Yes, I could afford it. As I said earlier, my writing career was booming and I was bringing in more in royalties every year. I’d been investing in real estate and, in October 2000, bought my first helicopter. But my mind was stuck in budget mode and the idea of spending that kind of money on a rug I couldn’t even walk on was outrageous.

But I could afford it. And Shorty wasn’t going to talk me out of it.

So I got a sales person and brought her over to the rug. I timidly asked if they could do anything for me on the price. She cut it by $500. The next thing I knew, I was at the cash register with my American Express card out.

The cashier had to call American Express. They wanted to talk to me.
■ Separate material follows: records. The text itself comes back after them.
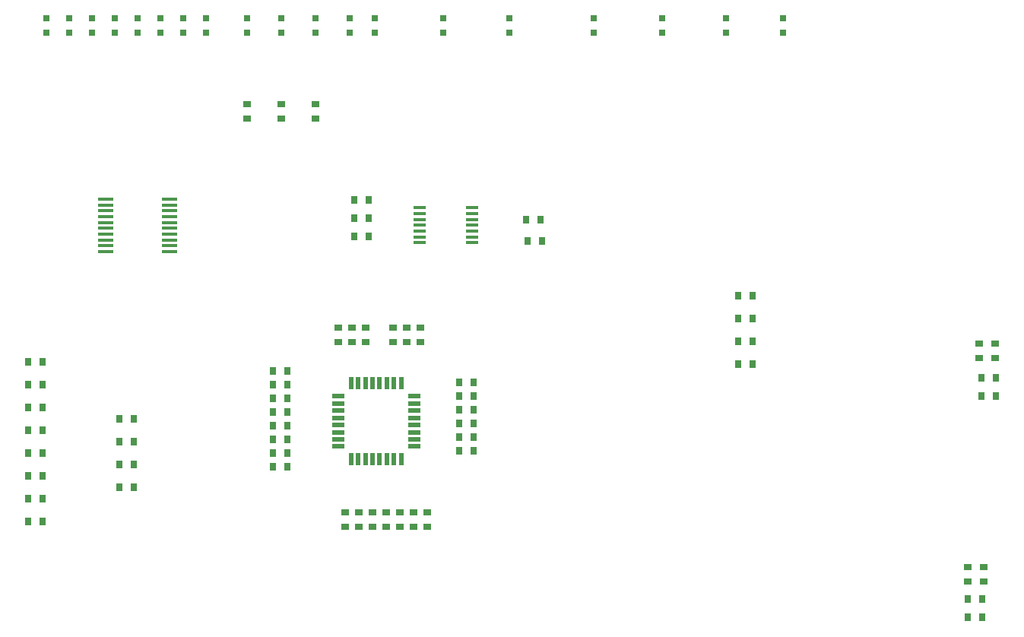
<source format=gtp>
G04*
G04 #@! TF.GenerationSoftware,Altium Limited,Altium Designer,22.3.1 (43)*
G04*
G04 Layer_Color=8421504*
%FSLAX25Y25*%
%MOIN*%
G70*
G04*
G04 #@! TF.SameCoordinates,95171FB7-D515-428C-BD45-E7A15DE81ABC*
G04*
G04*
G04 #@! TF.FilePolarity,Positive*
G04*
G01*
G75*
%ADD16R,0.03150X0.03150*%
%ADD17R,0.03150X0.03740*%
%ADD18R,0.07087X0.01772*%
%ADD19R,0.05807X0.01772*%
%ADD20R,0.03740X0.03150*%
%ADD21R,0.02362X0.05807*%
%ADD22R,0.05807X0.02362*%
D16*
X315000Y334350D02*
D03*
Y340650D02*
D03*
X219000Y334350D02*
D03*
Y340650D02*
D03*
X208000Y334350D02*
D03*
Y340650D02*
D03*
X345000Y334350D02*
D03*
Y340650D02*
D03*
X249000Y334350D02*
D03*
Y340650D02*
D03*
X278000Y334350D02*
D03*
Y340650D02*
D03*
X373000Y334350D02*
D03*
Y340650D02*
D03*
X398000Y334350D02*
D03*
Y340650D02*
D03*
X75000Y334350D02*
D03*
Y340650D02*
D03*
X85000Y334350D02*
D03*
Y340650D02*
D03*
X95000Y334350D02*
D03*
Y340650D02*
D03*
X105000Y334350D02*
D03*
Y340650D02*
D03*
X115000Y334350D02*
D03*
Y340650D02*
D03*
X125000Y334350D02*
D03*
Y340650D02*
D03*
X135000Y334350D02*
D03*
Y340650D02*
D03*
X145000Y334350D02*
D03*
Y340650D02*
D03*
X193000Y334350D02*
D03*
Y340650D02*
D03*
X178000Y334350D02*
D03*
Y340650D02*
D03*
X163000Y334350D02*
D03*
Y340650D02*
D03*
D17*
X378350Y209000D02*
D03*
X384650D02*
D03*
X209850Y261000D02*
D03*
X216150D02*
D03*
X209850Y253000D02*
D03*
X216150D02*
D03*
X209850Y245000D02*
D03*
X216150D02*
D03*
X292150Y243000D02*
D03*
X285850D02*
D03*
X291650Y252500D02*
D03*
X285350D02*
D03*
X378350Y219000D02*
D03*
X384650D02*
D03*
X73150Y190000D02*
D03*
X66850D02*
D03*
X384650Y189000D02*
D03*
X378350D02*
D03*
X73150Y180000D02*
D03*
X66850D02*
D03*
X378350Y199000D02*
D03*
X384650D02*
D03*
X106850Y165000D02*
D03*
X113150D02*
D03*
X73150Y170000D02*
D03*
X66850D02*
D03*
X106850Y155000D02*
D03*
X113150D02*
D03*
X73150Y160000D02*
D03*
X66850D02*
D03*
X106850Y145000D02*
D03*
X113150D02*
D03*
X73150Y150000D02*
D03*
X66850D02*
D03*
X106850Y135000D02*
D03*
X113150D02*
D03*
X73150Y140000D02*
D03*
X66850D02*
D03*
X73150Y130000D02*
D03*
X66850D02*
D03*
X73150Y120000D02*
D03*
X66850D02*
D03*
X255850Y181000D02*
D03*
X262150D02*
D03*
X174350Y186000D02*
D03*
X180650D02*
D03*
X255850Y175000D02*
D03*
X262150D02*
D03*
X174350Y180000D02*
D03*
X180650D02*
D03*
X255850Y169000D02*
D03*
X262150D02*
D03*
X174350Y174000D02*
D03*
X180650D02*
D03*
X255850Y163000D02*
D03*
X262150D02*
D03*
X174350Y168000D02*
D03*
X180650D02*
D03*
X255850Y157000D02*
D03*
X262150D02*
D03*
X174350Y162000D02*
D03*
X180650D02*
D03*
X255850Y151000D02*
D03*
X262150D02*
D03*
X174350Y156000D02*
D03*
X180650D02*
D03*
X174350Y150000D02*
D03*
X180650D02*
D03*
X174350Y144000D02*
D03*
X180650D02*
D03*
X484850Y175000D02*
D03*
X491150D02*
D03*
X484850Y183000D02*
D03*
X491150D02*
D03*
X478850Y78000D02*
D03*
X485150D02*
D03*
X478850Y86000D02*
D03*
X485150D02*
D03*
D18*
X101024Y261516D02*
D03*
Y258957D02*
D03*
Y256398D02*
D03*
Y253839D02*
D03*
Y251279D02*
D03*
Y248721D02*
D03*
Y246161D02*
D03*
Y243602D02*
D03*
Y241043D02*
D03*
Y238484D02*
D03*
X128976D02*
D03*
Y241043D02*
D03*
Y243602D02*
D03*
Y246161D02*
D03*
Y248721D02*
D03*
Y251279D02*
D03*
Y253839D02*
D03*
Y256398D02*
D03*
Y258957D02*
D03*
Y261516D02*
D03*
D19*
X238433Y257677D02*
D03*
Y255118D02*
D03*
Y252559D02*
D03*
Y250000D02*
D03*
Y247441D02*
D03*
Y244882D02*
D03*
Y242323D02*
D03*
X261567D02*
D03*
Y244882D02*
D03*
Y247441D02*
D03*
Y250000D02*
D03*
Y252559D02*
D03*
Y255118D02*
D03*
Y257677D02*
D03*
D20*
X163000Y296850D02*
D03*
Y303150D02*
D03*
X178000Y296850D02*
D03*
Y303150D02*
D03*
X193000Y296850D02*
D03*
Y303150D02*
D03*
X227000Y198850D02*
D03*
Y205150D02*
D03*
X215000D02*
D03*
Y198850D02*
D03*
X233000D02*
D03*
Y205150D02*
D03*
X209000D02*
D03*
Y198850D02*
D03*
X239000D02*
D03*
Y205150D02*
D03*
X203000D02*
D03*
Y198850D02*
D03*
X491000Y191850D02*
D03*
Y198150D02*
D03*
X484000Y191850D02*
D03*
Y198150D02*
D03*
X242000Y124150D02*
D03*
Y117850D02*
D03*
X236000Y124150D02*
D03*
Y117850D02*
D03*
X230000Y124150D02*
D03*
Y117850D02*
D03*
X224000Y124150D02*
D03*
Y117850D02*
D03*
X206000D02*
D03*
Y124150D02*
D03*
X218000D02*
D03*
Y117850D02*
D03*
X212000Y124150D02*
D03*
Y117850D02*
D03*
X486000Y93850D02*
D03*
Y100150D02*
D03*
X479000Y93850D02*
D03*
Y100150D02*
D03*
D21*
X208476Y180685D02*
D03*
X211626D02*
D03*
X214776D02*
D03*
X217925D02*
D03*
X221075D02*
D03*
X224224D02*
D03*
X227374D02*
D03*
X230524D02*
D03*
Y147315D02*
D03*
X227374D02*
D03*
X224224D02*
D03*
X221075D02*
D03*
X217925D02*
D03*
X214776D02*
D03*
X211626D02*
D03*
X208476D02*
D03*
D22*
X236185Y175024D02*
D03*
Y171874D02*
D03*
Y168724D02*
D03*
Y165575D02*
D03*
Y162425D02*
D03*
Y159276D02*
D03*
Y156126D02*
D03*
Y152976D02*
D03*
X202815D02*
D03*
Y156126D02*
D03*
Y159276D02*
D03*
Y162425D02*
D03*
Y165575D02*
D03*
Y168724D02*
D03*
Y171874D02*
D03*
Y175024D02*
D03*
M02*

</source>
I’d never spent this much on my card before and they wanted to make sure it was me.

The clerk folded up the rug and they put it in a plastic bag that looked remarkably like a garbage bag. I put it in the Jeep, way under the seat. For the next few days, I’d take it into the motel room at night and worry about someone stealing it out of the Jeep during the day.

We continued the trip. The Navajo Nation Fair was an amazing event. We saw more rugs on display — if I hadn’t already bought one, I would have bought one at the fair — ate mutton, saw traditional dancing and costumes, and watched the country’s only all-Indian rodeo, which was announced in both English and Navajo.
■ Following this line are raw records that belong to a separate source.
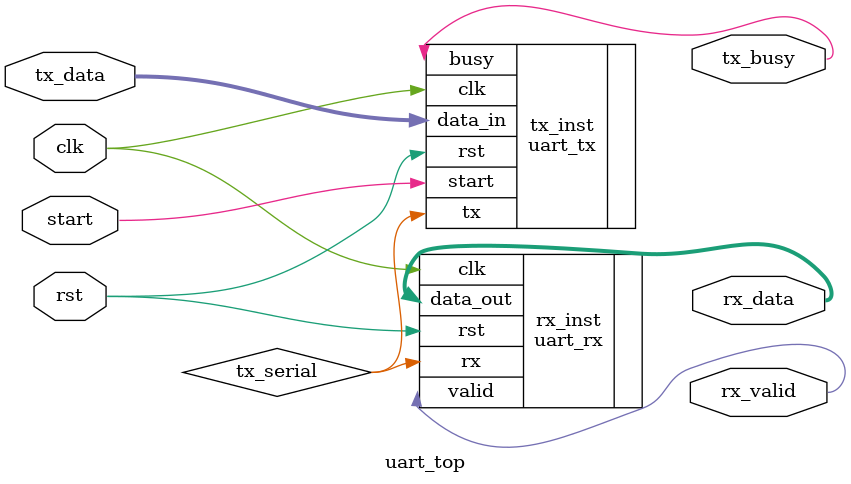
<source format=sv>
module uart_top (
    input logic clk, rst, start,
    input logic [7:0] tx_data,
    output logic [7:0] rx_data,
    output logic tx_busy, rx_valid
);
    logic tx_serial;
    
    // Instantiate UART Transmitter
    uart_tx tx_inst (
        .clk(clk), .rst(rst), .start(start),
        .data_in(tx_data), .tx(tx_serial), .busy(tx_busy)
    );
    
    // Instantiate UART Receiver
    uart_rx rx_inst (
        .clk(clk), .rst(rst), .rx(tx_serial),
        .data_out(rx_data), .valid(rx_valid)
    );
endmodule
</source>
After two days of that — staying in a Gallup Hotel because Window Rock’s were booked — we headed out to Canyon de Chelly near Chinle, AZ. This is a National Monument with limited access. Because we had a 4WD vehicle, we hired a Navajo guide who rode with us in the Jeep and told us about what we were seeing. I loved the sound of his voice and the way he phrased things and repeated certain things in almost a sing-songy way. It was there that I learned about the brutality of Custer and his soldiers and got an idea of how mistreated Native Americans were in the 1800s. When I saw a point of interest — some rock formation — and asked him about it, he was strangely quiet. I asked him if there was some significance to the place that they didn’t share with visitors and he nodded. I asked him if there were many places in the canyon like that and he nodded again. I didn’t ask any more. I respect the culture and privacy of these people. Not everything needs to be a tourist attraction or photo opportunity.

I don’t remember getting into Monument Valley on that trip. I suspect we went home right after Canyon de Chelly. I do recall exploring a road back near Tuba City with views down from a mesa top and seeing petroglyphs that weren’t on any map. Real exploring — not following tourist guidebooks — that’s how I like to travel.

Certificate of Authenticity
The Certificate of Authenticity, with a photo of the weaver, hung beside the rug for years.

I got home with the rug and, with my wasband’s assistance, hung it on the wall as described above. I took the tag, which featured a photo of Ms. Mountain holding up the rug, and asked my friend Janet’s partner to mat and frame it for me. It hung on the wall beside the rug. (I just spent about 30 minutes looking for a photo of how they hung together but can’t find one — all the photos I have of my house’s interior are either of damage/neglect by my wasband while I was in Washington or after I’d begun packing. As I mentioned earlier, the rug was one of the first things to be packed.)

Postscript

Time marched on. Although that was one of the most memorable trips of my life, it was not to be repeated. Shorty married Martin to keep him from getting booted out of the country. I was maid of honor/witness at the crazy Las Vegas wedding. Later, Shorty met her “soulmate,” a retiree from Britain who stayed at the dude ranch where she worked. Their courtship lasted a few months, during which time I assume she and Martin were divorced. But the wedding plans fell through and it wasn’t long before both she and Martin fell out of my life.

I went back to the Navajo Nation Fair the following year. It was a non-event. The Navajo young people were wearing the same falling-down pants as the rest of the brain-dead youth in our country and much of the charm I’d experienced the year before was gone. You know what they say: you can never go back. This is a perfect example.

But the rug remains and now it hangs in my new home to be part of my new life.

I’m glad to have it and the memories that go with it.